VOTE: Which Christmas romcom leading man is actually the worst?
Justice for Emma Thompson!!!!!
It’s always tough to take when you find out your fave is actually toxic. The men in Christmas romcoms are always the worst – not a joke, just a fact. From Kris Marshall in Love Actually to Jack Black in The Holiday, we love romanticising average men treating women like trash. In fact – before you read this – spend these last few moments cosying up with your most cherished childhood Christmas romcom. We’re about to ruin it all for you.
It’s time to decide which leading man you officially want to get in the bin. No more sneaking around under the mistletoe – this is serious business. Which of these Christmas romcom characters is actually, inarguably, the worst?
Mark Darcy – Bridget Jones’ Diary
Try not to get lost in his dreamy eyes and lawyer-istic good looks. Mark Darcy (Colin Firth) is actually AWFUL – and this is a hill I’m prepared to die on. He judges lovely Bridget (Renée Zellweger) within the first few seconds of meeting her, practically telling her off for smoking and being chatty. At a party, no less.
He’s whiny, eye-stingingly dull and terrible to Bridget after she realises she likes him. The character can’t even be redeemed in the sequel, acting completely oblivious to the fact that Bridget wants to marry him. Ugh – he’s undoubtedly up there with some of the worst men in Christmas romcoms.
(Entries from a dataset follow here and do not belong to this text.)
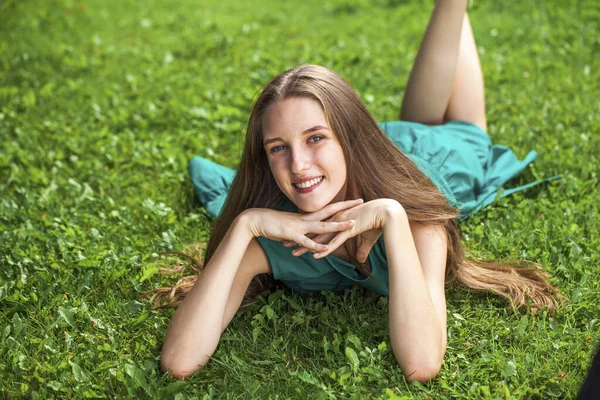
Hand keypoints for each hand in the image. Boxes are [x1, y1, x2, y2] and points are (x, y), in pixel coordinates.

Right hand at [241, 199, 363, 252]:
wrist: (254, 220)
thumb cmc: (270, 223)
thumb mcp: (289, 226)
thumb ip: (299, 231)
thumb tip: (305, 236)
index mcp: (305, 217)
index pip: (327, 209)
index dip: (341, 205)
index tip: (354, 200)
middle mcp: (305, 219)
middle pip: (329, 212)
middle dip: (346, 207)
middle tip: (361, 200)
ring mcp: (299, 226)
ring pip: (322, 226)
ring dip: (338, 226)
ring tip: (353, 224)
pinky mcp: (291, 235)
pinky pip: (306, 241)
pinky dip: (317, 246)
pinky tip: (326, 249)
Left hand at [284, 199, 404, 260]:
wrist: (387, 212)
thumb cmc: (379, 222)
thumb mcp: (368, 238)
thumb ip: (362, 249)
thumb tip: (360, 259)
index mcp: (338, 219)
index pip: (318, 227)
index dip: (306, 232)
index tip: (295, 236)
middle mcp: (336, 221)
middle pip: (313, 231)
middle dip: (299, 238)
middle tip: (285, 242)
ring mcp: (340, 225)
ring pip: (320, 238)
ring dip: (307, 246)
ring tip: (293, 253)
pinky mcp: (348, 230)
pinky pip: (334, 242)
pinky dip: (324, 250)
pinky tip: (315, 256)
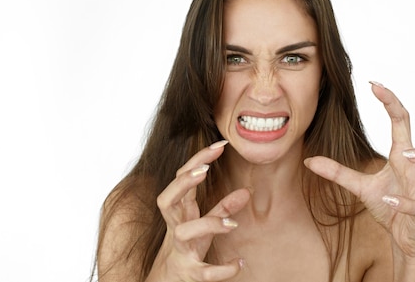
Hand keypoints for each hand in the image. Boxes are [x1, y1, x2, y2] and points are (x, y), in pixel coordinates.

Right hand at [148, 141, 249, 281]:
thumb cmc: (187, 247)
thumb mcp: (205, 225)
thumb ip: (223, 207)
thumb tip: (246, 191)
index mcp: (180, 211)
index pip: (182, 178)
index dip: (198, 159)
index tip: (220, 144)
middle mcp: (175, 226)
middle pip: (167, 199)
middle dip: (183, 183)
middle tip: (204, 170)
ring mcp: (180, 249)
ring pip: (184, 232)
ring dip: (208, 225)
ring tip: (232, 224)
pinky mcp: (189, 273)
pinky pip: (203, 272)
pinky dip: (220, 270)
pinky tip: (238, 264)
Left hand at [304, 82, 414, 257]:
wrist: (405, 239)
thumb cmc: (390, 206)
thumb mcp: (359, 186)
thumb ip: (337, 172)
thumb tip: (308, 160)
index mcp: (404, 156)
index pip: (403, 121)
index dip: (392, 101)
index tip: (376, 85)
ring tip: (406, 154)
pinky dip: (407, 201)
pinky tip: (391, 199)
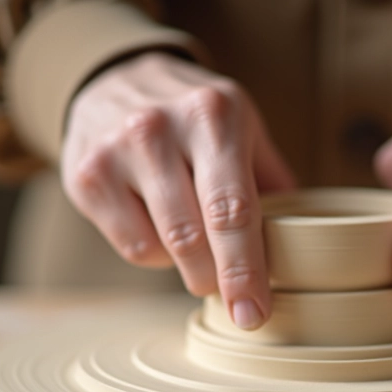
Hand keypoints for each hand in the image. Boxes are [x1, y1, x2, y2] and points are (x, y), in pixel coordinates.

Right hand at [62, 52, 295, 328]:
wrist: (114, 77)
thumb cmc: (194, 115)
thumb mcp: (242, 125)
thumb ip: (272, 180)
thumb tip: (306, 243)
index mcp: (212, 115)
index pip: (232, 208)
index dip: (245, 269)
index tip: (254, 313)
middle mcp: (158, 127)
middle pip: (193, 235)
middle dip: (218, 280)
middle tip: (236, 298)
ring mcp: (115, 151)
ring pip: (161, 246)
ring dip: (189, 267)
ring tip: (199, 249)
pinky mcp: (85, 176)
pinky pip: (131, 246)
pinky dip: (156, 254)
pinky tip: (163, 230)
Harry Burns – When Harry Met Sally
A love story for the ages; a tale of romance that knows no bounds. WRONG. Sally deserved so much better, and that’s not just because I probably fancy ‘80s Meg Ryan.
Yes, they’re a couple with chemistry which started out as a firm friendship. But Harry (Billy Crystal) literally sleeps with Sally when she’s in a vulnerable emotional state. That’s not romantic, it’s creepy. He then bails on her the next morning, filled with regret. It’s real fuckboy energy that I simply can’t ignore anymore.
Miles Dumont – The Holiday
Jack Black is a legend, and I’m sure he’s a very nice guy. But Miles is so toxic in this festive film that I might have to unstan. He’s a typical romcom guy who consistently hurts two women totally out of his league.
Don’t even get us started on Graham (Jude Law). Imagine lying about having a whole family – couldn’t be us.
Walter Hobbs – Elf
Buddy (Will Ferrell) pretty much gets a free pass on this one, because he has the childlike innocence to get away with it. Sure, he walks in on Jovie taking a shower – but he only wanted to hear her sing. His dad (James Caan) on the other hand is a *nightmare*.
Yeah, yeah. So he has his redemption arc right at the bitter end. But 10 minutes of him playing at being a good dad doesn’t distract us from the fact that he didn’t give a damn about his newly-discovered biological son for the rest of the film.
Even after taking the paternity test, he was reluctant to get close to the poor overgrown elf. Walter Hobbs is the worst.
Harry – Love Actually
This film gave us an absolute smorgasbord of nasty men to choose from. Colin (Kris Marshall) used some sort of British charm to woo three American girls, because women saw through his tricks over here. Billy Mack (Bill Nighy) is a typical dirty old man, and Mark (Andrew Lincoln) makes a monumental move for his mate’s wife.
But the most dishonourable mention has to go to Harry (Alan Rickman). Anyone who shatters the heart of Emma Thompson will surely feel my wrath. Justice for our Karen – she deserved that necklace!
Josh Lin – Love Hard
With the title taking inspiration from the last romcom, writers Danny Mackey and Rebecca Ewing clearly took notes from the predecessor’s penchant for slimy men. Yes, we feel sympathy for Josh (Jimmy O. Yang). But he also catfished the woman he fancies (Nina Dobrev) and pressured her to get engaged to him.
This is a Christmas romcom, so of course all is forgotten by the end and the toxic lead is rewarded. But, seriously? This makes me miss when catfishing was icky and not the cause of some twisted meet-cute situation.
Will Freeman – About A Boy
Sorry, Hugh Grant. I love you but your early noughties lead role scumbaggery hasn’t gone undetected.
Will is supposed to be the anti-hero of the film, but I can’t help seeing a lot more *anti* and not a great deal of *hero* within him. He makes up a fake son just so he could coerce struggling single mums into going out with him. He can’t mature as an adult on his own so he starts hanging out with a year eight school kid (Nicholas Hoult).
He finds himself turned off by Marcus’ mum (Toni Collette) just because she’s a vegan with depression, and it’s a *thing* throughout the film. Pretty problematic, if you ask me – and definitely one of the worst men in Christmas romcoms.